● **Your task**: Every line below between the line holding "prevent the COVID" and the line holding "examine the architecture", inclusive, should be repeated exactly, and all other lines omitted.

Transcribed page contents
'''
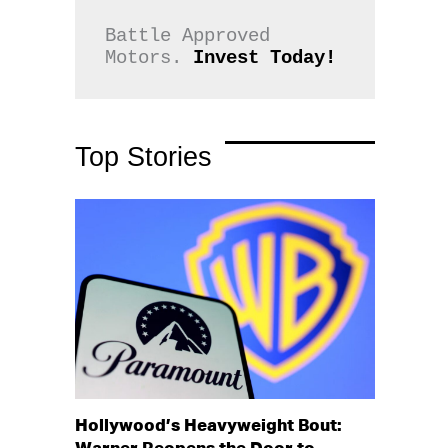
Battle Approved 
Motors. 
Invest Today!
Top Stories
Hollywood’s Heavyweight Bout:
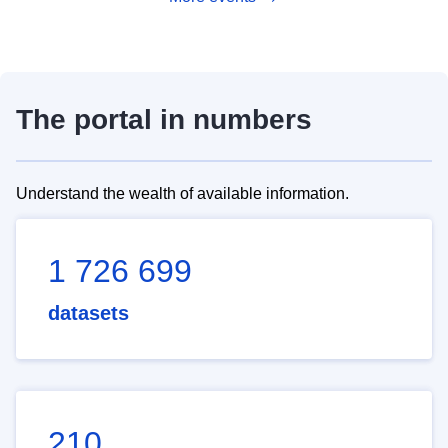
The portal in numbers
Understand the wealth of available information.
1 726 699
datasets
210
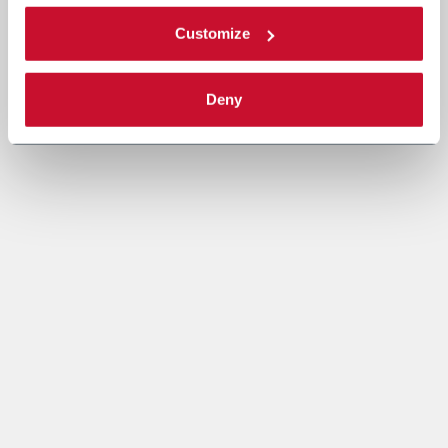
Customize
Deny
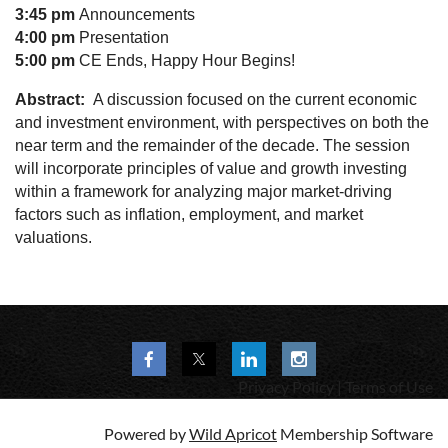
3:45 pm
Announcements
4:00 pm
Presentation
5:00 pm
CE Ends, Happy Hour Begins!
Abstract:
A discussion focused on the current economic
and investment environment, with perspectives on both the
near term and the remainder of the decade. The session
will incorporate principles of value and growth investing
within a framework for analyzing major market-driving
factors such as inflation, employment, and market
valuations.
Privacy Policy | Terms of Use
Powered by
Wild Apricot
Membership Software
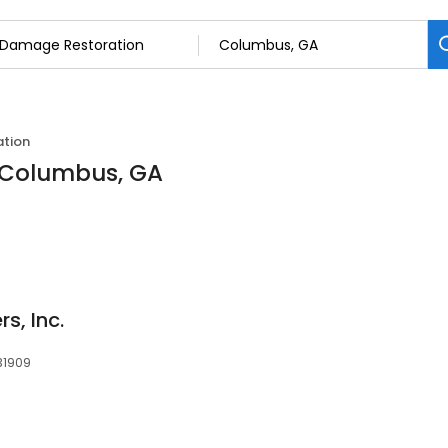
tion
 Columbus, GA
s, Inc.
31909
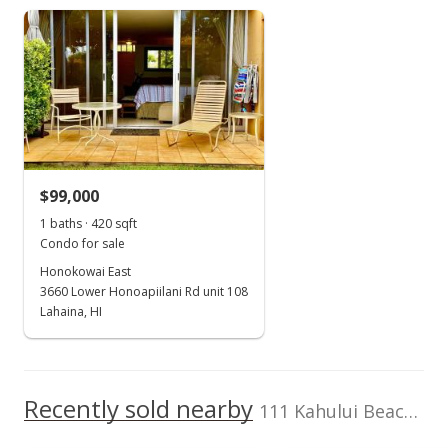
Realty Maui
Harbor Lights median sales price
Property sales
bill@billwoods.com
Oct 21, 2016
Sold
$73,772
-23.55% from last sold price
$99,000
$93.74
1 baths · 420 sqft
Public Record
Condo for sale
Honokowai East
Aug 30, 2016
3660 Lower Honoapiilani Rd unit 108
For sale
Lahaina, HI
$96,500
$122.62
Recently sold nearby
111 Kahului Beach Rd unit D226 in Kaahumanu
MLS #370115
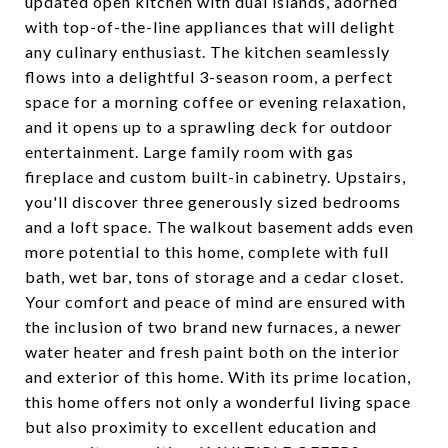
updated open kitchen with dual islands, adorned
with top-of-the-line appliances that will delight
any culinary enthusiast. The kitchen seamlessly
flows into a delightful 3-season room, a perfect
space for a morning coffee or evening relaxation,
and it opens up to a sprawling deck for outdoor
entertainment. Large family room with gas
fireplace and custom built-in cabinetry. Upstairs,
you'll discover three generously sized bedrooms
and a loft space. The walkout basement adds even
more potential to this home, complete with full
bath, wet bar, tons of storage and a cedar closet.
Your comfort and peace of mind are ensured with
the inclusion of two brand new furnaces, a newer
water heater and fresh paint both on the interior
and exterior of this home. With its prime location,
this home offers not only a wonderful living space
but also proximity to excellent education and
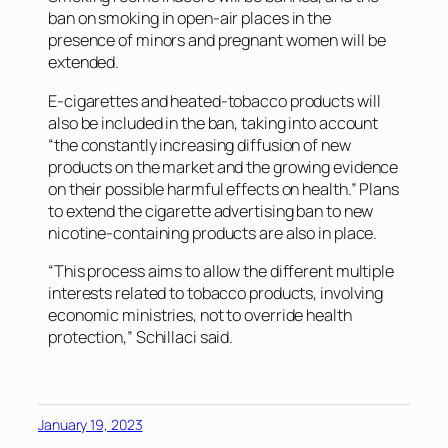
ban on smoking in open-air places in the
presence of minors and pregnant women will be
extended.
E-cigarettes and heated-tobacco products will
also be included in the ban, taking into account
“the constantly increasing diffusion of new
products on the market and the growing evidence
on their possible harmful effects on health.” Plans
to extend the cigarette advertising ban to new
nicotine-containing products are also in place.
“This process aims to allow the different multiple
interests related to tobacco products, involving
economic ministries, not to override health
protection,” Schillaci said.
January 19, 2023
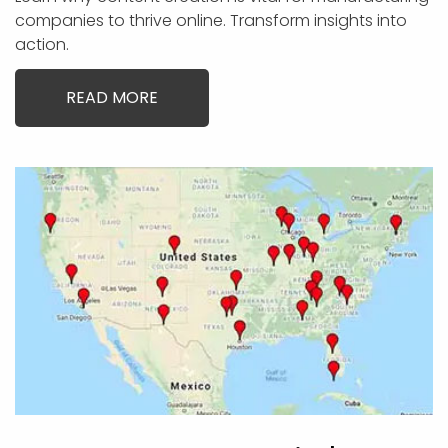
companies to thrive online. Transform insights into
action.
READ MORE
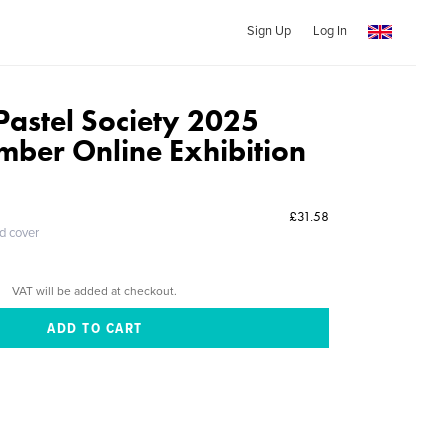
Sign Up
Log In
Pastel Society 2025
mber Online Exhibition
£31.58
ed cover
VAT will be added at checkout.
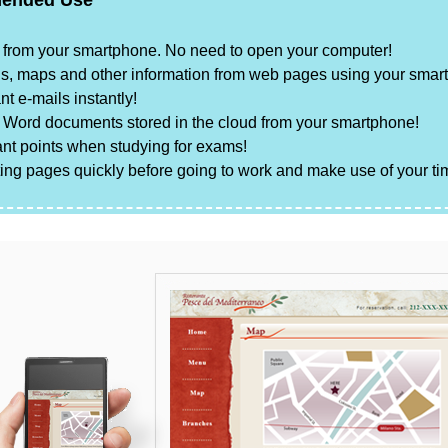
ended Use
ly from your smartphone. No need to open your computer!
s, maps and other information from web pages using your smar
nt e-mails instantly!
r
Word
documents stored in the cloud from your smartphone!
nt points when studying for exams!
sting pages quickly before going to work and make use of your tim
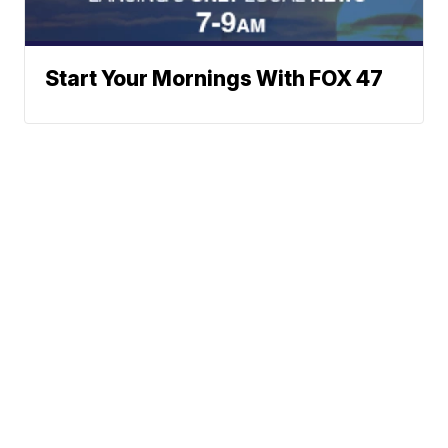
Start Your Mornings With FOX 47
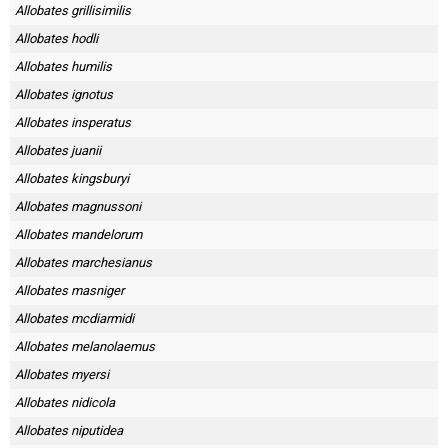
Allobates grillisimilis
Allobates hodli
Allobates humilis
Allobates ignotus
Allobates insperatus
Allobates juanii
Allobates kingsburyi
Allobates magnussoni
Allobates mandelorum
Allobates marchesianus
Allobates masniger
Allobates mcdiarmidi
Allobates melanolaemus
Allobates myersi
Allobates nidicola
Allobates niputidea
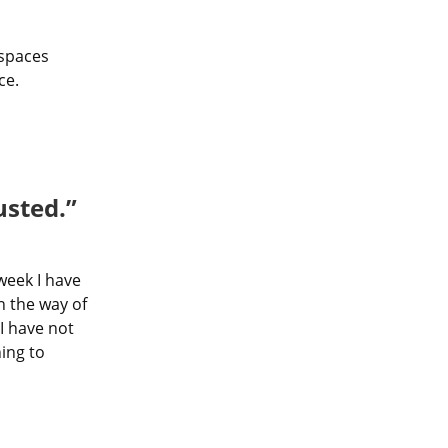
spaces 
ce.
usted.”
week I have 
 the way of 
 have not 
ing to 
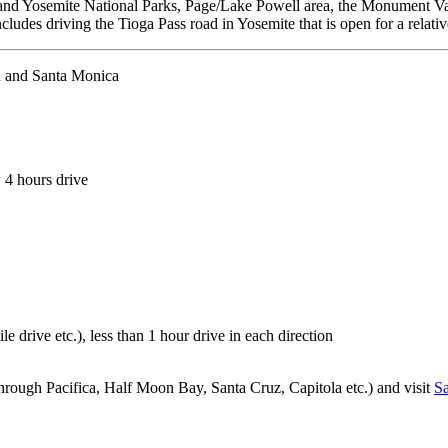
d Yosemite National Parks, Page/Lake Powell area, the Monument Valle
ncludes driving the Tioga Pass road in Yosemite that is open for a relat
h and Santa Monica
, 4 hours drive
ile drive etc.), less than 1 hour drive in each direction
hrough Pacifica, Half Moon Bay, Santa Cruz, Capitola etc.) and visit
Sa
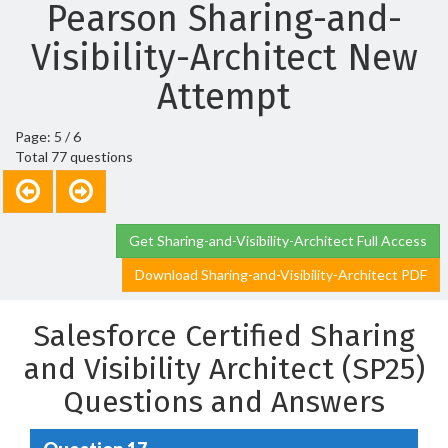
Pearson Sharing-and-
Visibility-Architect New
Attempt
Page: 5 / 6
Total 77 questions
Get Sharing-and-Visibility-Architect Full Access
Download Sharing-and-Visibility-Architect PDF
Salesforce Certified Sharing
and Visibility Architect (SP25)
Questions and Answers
'''
'''
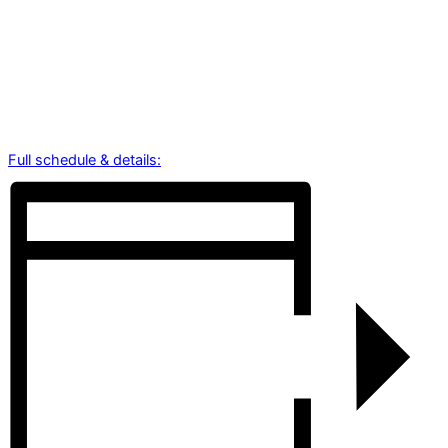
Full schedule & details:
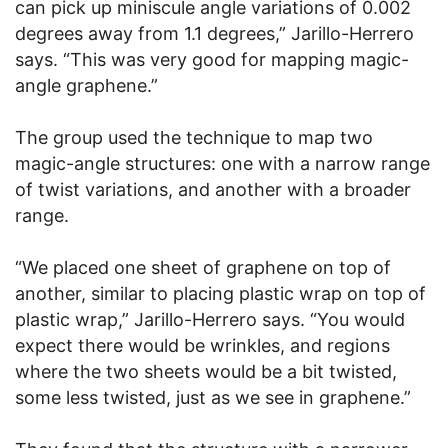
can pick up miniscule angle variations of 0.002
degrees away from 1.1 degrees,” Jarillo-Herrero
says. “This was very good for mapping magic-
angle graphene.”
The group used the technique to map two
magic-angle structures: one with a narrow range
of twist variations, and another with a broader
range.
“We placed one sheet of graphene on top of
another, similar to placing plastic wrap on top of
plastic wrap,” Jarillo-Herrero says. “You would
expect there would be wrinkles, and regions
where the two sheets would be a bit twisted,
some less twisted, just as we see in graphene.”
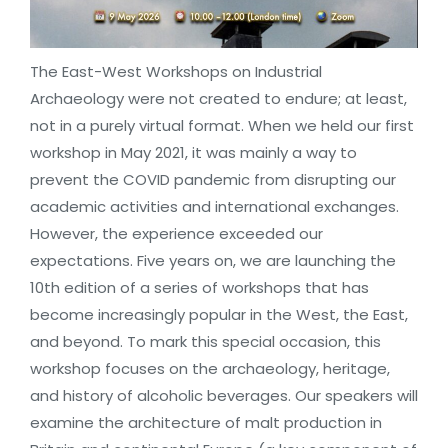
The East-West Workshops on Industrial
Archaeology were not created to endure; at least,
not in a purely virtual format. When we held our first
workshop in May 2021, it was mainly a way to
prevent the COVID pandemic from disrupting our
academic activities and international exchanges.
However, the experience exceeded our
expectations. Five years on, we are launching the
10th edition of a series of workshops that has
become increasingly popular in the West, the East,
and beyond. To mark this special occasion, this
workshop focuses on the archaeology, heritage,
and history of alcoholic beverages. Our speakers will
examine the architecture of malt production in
'''
'''
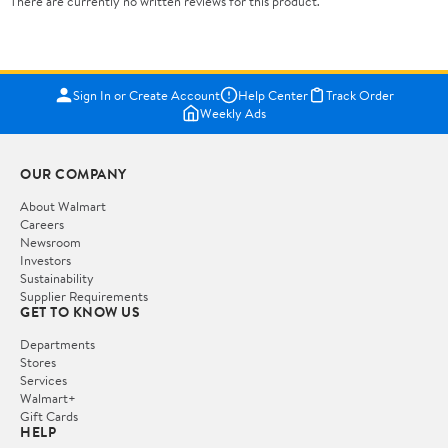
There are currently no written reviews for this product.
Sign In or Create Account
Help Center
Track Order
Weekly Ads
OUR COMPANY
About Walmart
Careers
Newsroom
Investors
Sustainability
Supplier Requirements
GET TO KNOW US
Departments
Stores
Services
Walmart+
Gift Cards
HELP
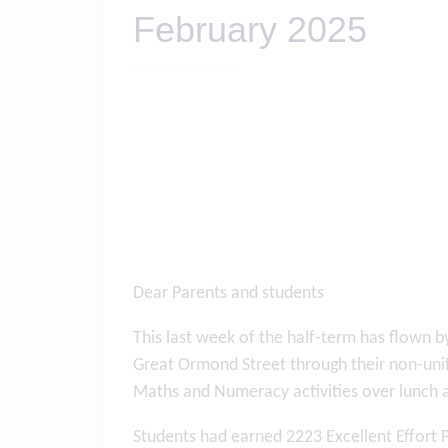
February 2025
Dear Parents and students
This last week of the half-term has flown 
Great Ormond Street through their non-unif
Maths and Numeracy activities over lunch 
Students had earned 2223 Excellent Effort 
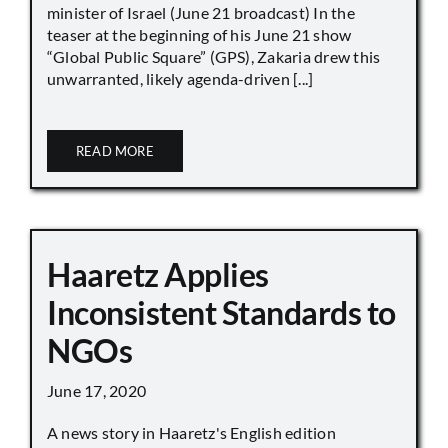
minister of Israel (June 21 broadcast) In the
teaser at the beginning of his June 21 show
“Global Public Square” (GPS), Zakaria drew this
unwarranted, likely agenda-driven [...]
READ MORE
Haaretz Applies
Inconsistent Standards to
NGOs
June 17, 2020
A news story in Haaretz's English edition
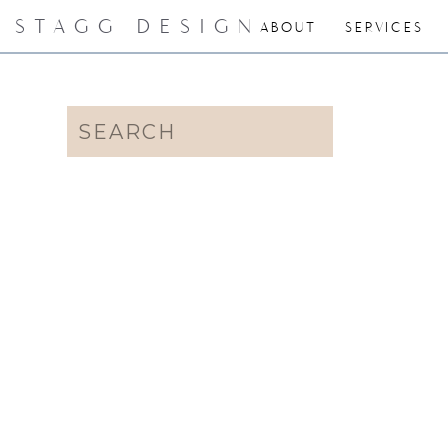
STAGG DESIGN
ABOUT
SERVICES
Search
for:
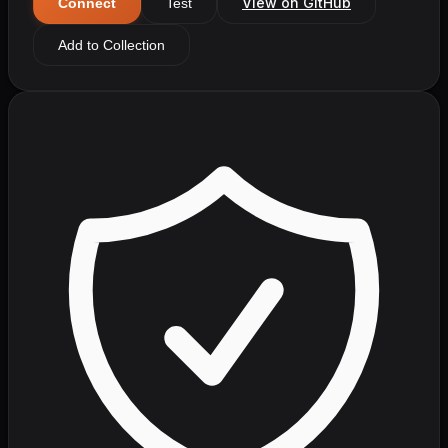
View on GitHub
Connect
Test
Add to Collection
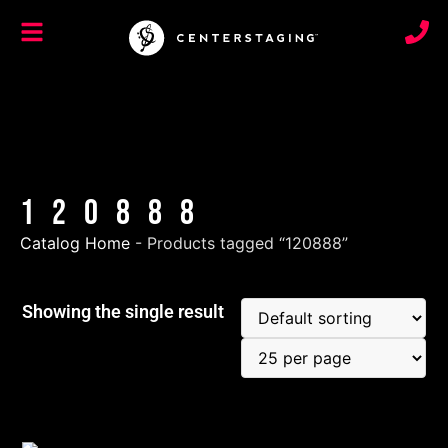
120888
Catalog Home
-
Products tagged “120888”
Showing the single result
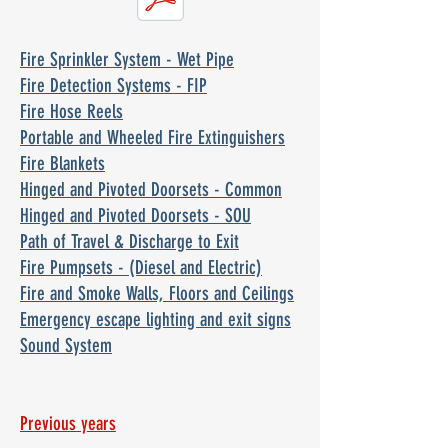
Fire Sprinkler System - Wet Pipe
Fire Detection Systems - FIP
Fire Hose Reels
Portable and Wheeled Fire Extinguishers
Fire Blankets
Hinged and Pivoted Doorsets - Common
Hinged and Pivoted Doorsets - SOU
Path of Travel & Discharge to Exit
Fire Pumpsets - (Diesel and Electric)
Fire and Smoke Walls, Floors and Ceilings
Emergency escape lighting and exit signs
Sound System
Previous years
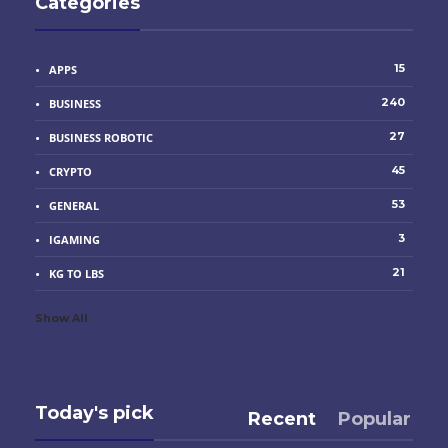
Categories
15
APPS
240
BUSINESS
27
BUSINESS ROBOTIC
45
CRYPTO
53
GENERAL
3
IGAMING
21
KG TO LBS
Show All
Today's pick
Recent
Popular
'''
● **Solved exercise**:
prevent the COVID pandemic from disrupting our
academic activities and international exchanges.
However, the experience exceeded our
expectations. Five years on, we are launching the
10th edition of a series of workshops that has
become increasingly popular in the West, the East,
and beyond. To mark this special occasion, this
workshop focuses on the archaeology, heritage,
and history of alcoholic beverages. Our speakers will
examine the architecture of malt production in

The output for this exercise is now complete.